Please take the lines from the one holding "Length: 24 mm" through the one holding "silent. Again, their status and privilege is" in the data below and copy them exactly.

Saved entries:
########################################

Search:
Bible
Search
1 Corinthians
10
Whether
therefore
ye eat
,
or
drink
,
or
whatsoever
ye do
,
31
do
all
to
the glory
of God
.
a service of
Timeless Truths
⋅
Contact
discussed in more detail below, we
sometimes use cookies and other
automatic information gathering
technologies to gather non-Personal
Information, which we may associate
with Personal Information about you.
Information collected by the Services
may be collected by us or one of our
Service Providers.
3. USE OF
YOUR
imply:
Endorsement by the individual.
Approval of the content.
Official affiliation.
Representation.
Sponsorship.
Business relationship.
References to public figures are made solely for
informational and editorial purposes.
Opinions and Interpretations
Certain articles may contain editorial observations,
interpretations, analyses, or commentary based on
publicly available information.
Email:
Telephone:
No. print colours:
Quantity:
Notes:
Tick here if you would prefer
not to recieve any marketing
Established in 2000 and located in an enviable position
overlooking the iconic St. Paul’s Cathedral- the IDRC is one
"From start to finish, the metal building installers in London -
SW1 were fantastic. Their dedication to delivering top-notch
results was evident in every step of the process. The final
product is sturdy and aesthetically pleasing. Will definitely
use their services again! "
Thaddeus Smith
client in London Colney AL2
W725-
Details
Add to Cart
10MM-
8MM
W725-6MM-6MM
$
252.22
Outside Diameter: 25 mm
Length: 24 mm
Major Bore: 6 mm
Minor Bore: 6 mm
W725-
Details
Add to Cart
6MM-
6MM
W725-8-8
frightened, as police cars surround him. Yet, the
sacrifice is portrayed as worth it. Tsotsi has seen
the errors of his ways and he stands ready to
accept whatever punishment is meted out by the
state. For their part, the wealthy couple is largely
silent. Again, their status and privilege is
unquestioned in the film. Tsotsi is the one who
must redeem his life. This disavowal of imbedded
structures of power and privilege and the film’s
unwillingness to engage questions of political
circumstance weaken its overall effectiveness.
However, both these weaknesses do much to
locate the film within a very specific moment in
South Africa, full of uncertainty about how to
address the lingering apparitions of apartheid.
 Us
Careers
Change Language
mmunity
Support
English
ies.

########################################

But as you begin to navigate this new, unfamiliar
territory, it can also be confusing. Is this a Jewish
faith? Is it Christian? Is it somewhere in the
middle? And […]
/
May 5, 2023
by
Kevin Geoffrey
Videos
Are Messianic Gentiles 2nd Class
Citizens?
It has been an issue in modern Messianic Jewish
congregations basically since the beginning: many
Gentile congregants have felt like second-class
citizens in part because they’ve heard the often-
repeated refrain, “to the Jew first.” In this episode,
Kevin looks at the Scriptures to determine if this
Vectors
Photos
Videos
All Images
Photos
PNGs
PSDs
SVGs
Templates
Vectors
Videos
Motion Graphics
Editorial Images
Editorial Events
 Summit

########################################

* Answer to this task *
Length: 24 mm
Major Bore: 6 mm
Minor Bore: 6 mm
W725-
Details
Add to Cart
6MM-
6MM
W725-8-8
frightened, as police cars surround him. Yet, the
sacrifice is portrayed as worth it. Tsotsi has seen
the errors of his ways and he stands ready to
accept whatever punishment is meted out by the
state. For their part, the wealthy couple is largely
silent. Again, their status and privilege is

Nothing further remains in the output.